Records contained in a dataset
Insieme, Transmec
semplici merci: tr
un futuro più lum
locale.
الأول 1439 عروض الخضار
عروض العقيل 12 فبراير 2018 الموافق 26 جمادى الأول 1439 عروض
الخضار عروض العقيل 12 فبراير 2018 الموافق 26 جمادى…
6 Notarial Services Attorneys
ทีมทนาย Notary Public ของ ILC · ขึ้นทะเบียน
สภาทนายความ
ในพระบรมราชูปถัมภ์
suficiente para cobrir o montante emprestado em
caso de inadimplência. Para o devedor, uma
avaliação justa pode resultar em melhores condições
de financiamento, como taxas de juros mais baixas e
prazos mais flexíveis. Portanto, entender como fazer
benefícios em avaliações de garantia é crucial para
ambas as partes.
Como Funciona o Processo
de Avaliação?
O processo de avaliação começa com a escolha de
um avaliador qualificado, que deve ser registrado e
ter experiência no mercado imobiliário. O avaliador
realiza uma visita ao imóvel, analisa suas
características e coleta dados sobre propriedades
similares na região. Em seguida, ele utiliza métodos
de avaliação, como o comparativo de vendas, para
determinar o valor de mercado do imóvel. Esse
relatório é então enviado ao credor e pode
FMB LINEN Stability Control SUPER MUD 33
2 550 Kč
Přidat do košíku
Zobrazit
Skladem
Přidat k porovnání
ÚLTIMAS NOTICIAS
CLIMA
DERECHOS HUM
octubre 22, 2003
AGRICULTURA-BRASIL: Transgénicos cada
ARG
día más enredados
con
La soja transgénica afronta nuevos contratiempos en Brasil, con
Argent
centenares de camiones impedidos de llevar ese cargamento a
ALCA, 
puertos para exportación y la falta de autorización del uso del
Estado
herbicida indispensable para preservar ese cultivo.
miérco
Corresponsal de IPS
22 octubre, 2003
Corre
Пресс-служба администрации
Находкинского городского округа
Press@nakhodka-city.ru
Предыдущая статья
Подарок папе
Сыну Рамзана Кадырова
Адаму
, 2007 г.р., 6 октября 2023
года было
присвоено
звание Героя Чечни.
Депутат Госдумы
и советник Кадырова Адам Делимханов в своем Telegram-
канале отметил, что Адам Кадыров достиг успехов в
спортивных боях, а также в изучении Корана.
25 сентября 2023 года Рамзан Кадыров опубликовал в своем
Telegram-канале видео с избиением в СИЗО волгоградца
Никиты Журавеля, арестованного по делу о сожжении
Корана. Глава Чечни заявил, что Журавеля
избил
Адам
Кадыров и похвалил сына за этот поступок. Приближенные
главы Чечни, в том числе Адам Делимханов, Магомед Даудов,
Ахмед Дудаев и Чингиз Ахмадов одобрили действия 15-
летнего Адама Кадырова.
---
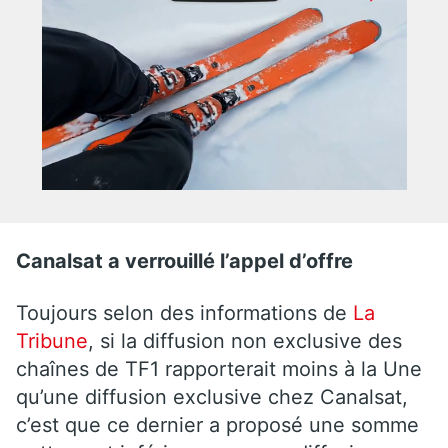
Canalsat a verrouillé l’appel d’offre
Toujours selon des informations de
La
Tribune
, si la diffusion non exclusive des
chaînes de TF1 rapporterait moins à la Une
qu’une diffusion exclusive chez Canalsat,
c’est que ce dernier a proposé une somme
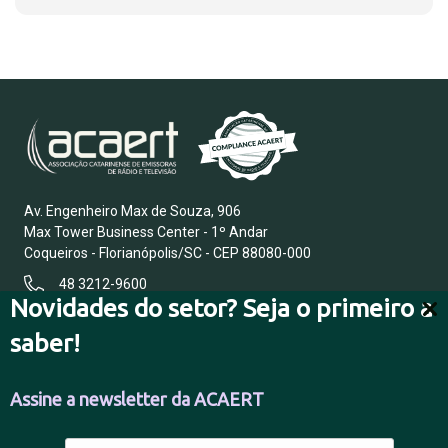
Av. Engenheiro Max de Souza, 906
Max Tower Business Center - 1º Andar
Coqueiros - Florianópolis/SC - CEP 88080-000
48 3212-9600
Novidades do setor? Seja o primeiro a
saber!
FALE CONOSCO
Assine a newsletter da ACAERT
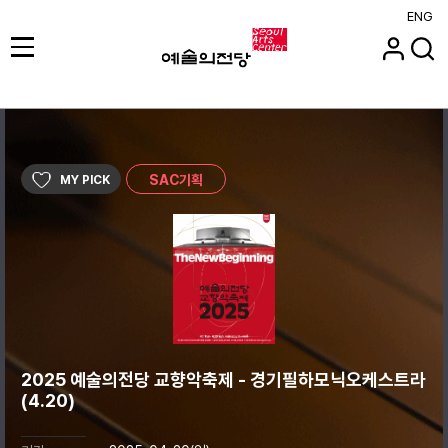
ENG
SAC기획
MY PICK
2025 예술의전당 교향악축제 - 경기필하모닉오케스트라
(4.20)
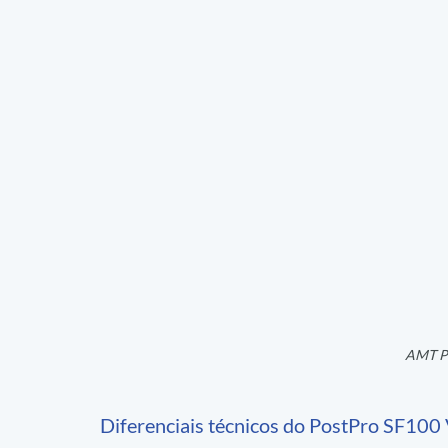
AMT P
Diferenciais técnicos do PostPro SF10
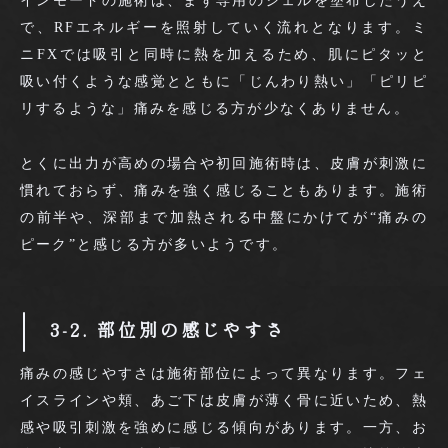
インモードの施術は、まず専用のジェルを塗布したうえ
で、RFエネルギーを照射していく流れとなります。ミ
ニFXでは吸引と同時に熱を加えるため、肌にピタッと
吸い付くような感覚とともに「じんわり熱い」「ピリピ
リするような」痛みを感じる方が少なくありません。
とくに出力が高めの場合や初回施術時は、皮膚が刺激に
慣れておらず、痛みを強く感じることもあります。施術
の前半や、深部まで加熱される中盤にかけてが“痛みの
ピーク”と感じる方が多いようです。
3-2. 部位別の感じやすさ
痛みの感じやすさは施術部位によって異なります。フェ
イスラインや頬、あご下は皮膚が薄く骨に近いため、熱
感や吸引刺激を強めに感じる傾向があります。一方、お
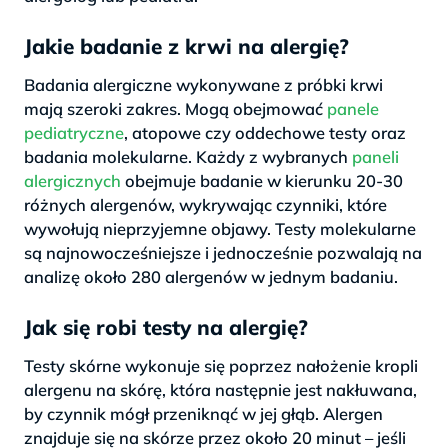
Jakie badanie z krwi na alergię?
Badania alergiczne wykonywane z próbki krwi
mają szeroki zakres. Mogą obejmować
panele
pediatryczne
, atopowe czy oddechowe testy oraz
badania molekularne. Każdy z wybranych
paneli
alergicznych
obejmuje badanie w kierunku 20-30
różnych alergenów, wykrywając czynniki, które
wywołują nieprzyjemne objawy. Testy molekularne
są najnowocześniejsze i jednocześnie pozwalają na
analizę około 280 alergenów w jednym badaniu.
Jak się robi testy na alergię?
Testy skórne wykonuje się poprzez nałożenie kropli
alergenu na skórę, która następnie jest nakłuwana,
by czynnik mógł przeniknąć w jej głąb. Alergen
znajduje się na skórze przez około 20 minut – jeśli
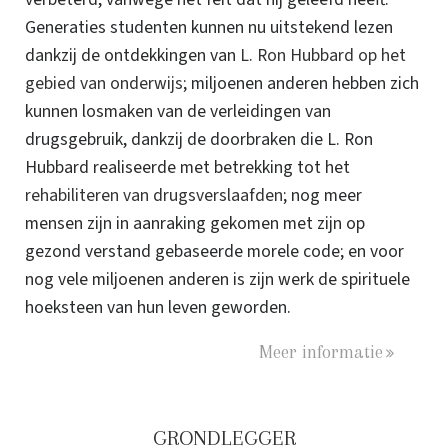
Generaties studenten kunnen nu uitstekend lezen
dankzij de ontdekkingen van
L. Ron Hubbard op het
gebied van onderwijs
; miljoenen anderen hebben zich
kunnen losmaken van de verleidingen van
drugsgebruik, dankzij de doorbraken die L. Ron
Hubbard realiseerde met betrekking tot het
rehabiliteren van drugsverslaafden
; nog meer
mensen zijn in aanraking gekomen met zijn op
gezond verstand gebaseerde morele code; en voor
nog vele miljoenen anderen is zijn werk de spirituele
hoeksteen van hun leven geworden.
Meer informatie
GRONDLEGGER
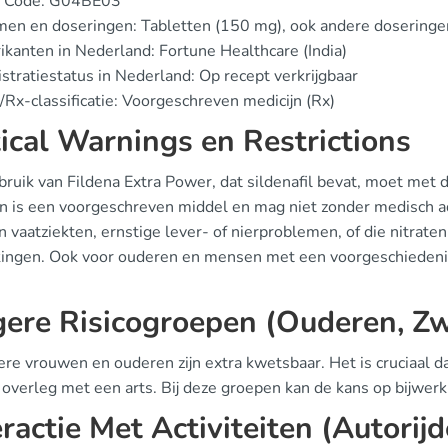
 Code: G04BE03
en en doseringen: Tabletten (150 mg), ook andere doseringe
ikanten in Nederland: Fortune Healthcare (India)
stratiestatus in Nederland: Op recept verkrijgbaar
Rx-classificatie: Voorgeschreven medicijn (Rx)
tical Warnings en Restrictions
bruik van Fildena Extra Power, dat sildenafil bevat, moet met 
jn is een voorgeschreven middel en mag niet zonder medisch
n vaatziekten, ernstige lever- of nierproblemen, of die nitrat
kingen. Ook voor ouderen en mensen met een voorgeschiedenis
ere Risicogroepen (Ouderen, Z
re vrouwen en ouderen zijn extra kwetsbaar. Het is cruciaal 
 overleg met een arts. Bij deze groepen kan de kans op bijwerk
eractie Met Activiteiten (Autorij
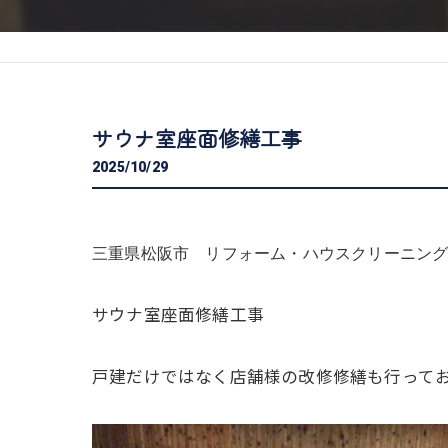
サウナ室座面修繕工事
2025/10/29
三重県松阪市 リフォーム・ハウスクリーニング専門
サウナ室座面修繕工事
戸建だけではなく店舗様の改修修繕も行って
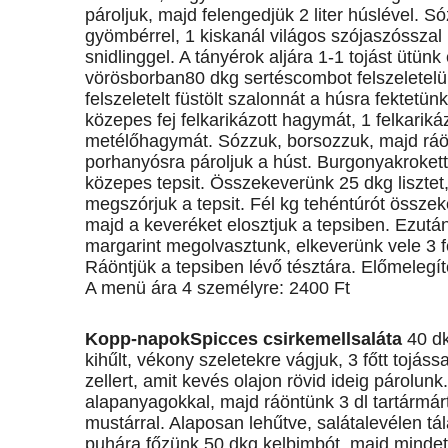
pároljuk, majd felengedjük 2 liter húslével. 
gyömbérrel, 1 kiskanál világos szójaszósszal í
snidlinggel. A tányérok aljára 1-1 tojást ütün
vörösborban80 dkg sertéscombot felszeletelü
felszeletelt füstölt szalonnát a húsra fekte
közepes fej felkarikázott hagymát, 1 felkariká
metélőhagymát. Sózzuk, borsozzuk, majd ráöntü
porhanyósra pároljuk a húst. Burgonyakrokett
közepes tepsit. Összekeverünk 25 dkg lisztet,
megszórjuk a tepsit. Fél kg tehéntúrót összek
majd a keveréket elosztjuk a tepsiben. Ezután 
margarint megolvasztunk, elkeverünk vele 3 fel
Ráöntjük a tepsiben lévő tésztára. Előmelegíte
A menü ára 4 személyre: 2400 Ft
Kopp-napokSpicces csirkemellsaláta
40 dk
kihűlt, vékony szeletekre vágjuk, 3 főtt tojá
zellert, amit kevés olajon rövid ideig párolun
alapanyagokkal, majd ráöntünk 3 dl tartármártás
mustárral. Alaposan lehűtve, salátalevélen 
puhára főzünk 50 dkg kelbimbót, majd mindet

_Problem statement_. Which lines of the records above contain the word "avaliador"? Copy each of them.

_Response box_.
um avaliador qualificado, que deve ser registrado e
ter experiência no mercado imobiliário. O avaliador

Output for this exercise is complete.